I'd say buy or borrow the book. It's short and very helpful.

Luke

Yes, really. Implementing operator= in terms of a a temporary copy
and a no-throw swap() function is a powerful idiom for ensuring the
basic exception-safety guarantee (pronounced "this code doesn't have
(that kind of) bugs").

With regards to a no-throw swap. What do you do when your class
contains constant members. So now:

class me {
int const var1;
int var2;
public:
me()
: var1(0x99)
, var2(0)
{}
me ( me const& other )
: var1 ( other.var1 )
, var2 ( other.var2 )
{}
me& operator= ( me const& other )
{
me tmp(other);
// std::swap(this->var1, tmp.var1 ); // OOPS
std::swap(this->var2, tmp.var2 );
}
};

ma740988 wrote:

Yes, really. Implementing operator= in terms of a a temporary copy
and a no-throw swap() function is a powerful idiom for ensuring the
basic exception-safety guarantee (pronounced "this code doesn't have
(that kind of) bugs").
With regards to a no-throw swap. What do you do when your class
contains constant members. So now:

class me {
int const var1;
int var2;
public:
me()
: var1(0x99)
, var2(0)
{}
me ( me const& other )
: var1 ( other.var1 )
, var2 ( other.var2 )
{}
me& operator= ( me const& other )
{
me tmp(other);
// std::swap(this->var1, tmp.var1 ); // OOPS

this->var1 = other.var1; // doesn't work either
std::swap(this->var2, tmp.var2 );
}
};

That's not an issue with the "create a temporary copy and swap" idiom.
That's a general issue with having constant members and an assignment
operater in the same class.

Since there is no way to change this->var1 in your assignment operator
anyway, you have to ask yourself what it means to be able to assign
objects of that type.

Gavin Deane

ma740988 wrote:

Yes, really. Implementing operator= in terms of a a temporary copy
and a no-throw swap() function is a powerful idiom for ensuring the
basic exception-safety guarantee (pronounced "this code doesn't have
(that kind of) bugs").

With regards to a no-throw swap. What do you do when your class
contains constant members. So now:

class me {
int const var1;
int var2;
public:
me()
: var1(0x99)
, var2(0)
{}
me ( me const& other )
: var1 ( other.var1 )
, var2 ( other.var2 )
{}
me& operator= ( me const& other )
{
me tmp(other);
// std::swap(this->var1, tmp.var1 ); // OOPS
std::swap(this->var2, tmp.var2 );
}
};

Hm, do you really think the swap() is at fault? How would you implement
operator=() for a class with const members anyway?
Best

Kai-Uwe Bux

Hm, do you really think the swap() is at fault? How would you implement
operator=() for a class with const members anyway?
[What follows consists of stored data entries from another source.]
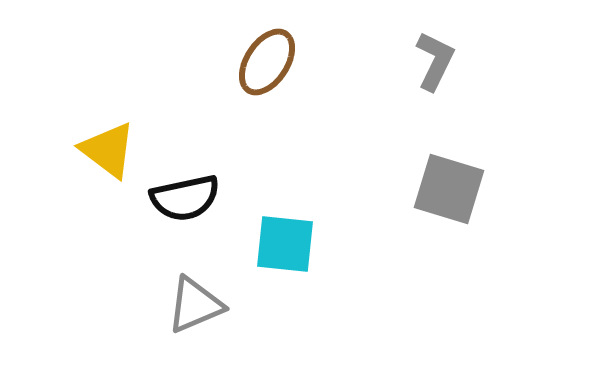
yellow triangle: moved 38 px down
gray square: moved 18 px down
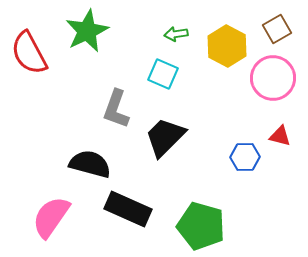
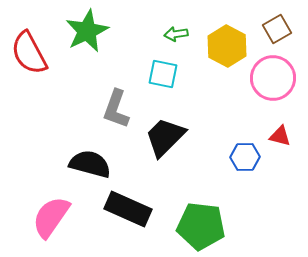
cyan square: rotated 12 degrees counterclockwise
green pentagon: rotated 9 degrees counterclockwise
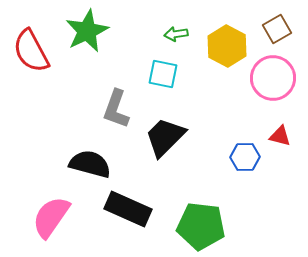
red semicircle: moved 2 px right, 2 px up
No, I'm not saying it's at fault but I realized I had a brain fart. As
Gavin pointed out, this:
this->var1 = other.var1; // doesn't work either
wouldn't work either.

I was just trying to create a _test_ case/class with a few of types
that required special handling. int *prt_member ( we can handle that
in operator=), static int, const int, volatile int ( and that's where I
stopped :)) and a contanier (std::vector<int> - no special handling
per-se but .. ) . Just something to debug and observe the behavior.
Something to build on what Ali wrote.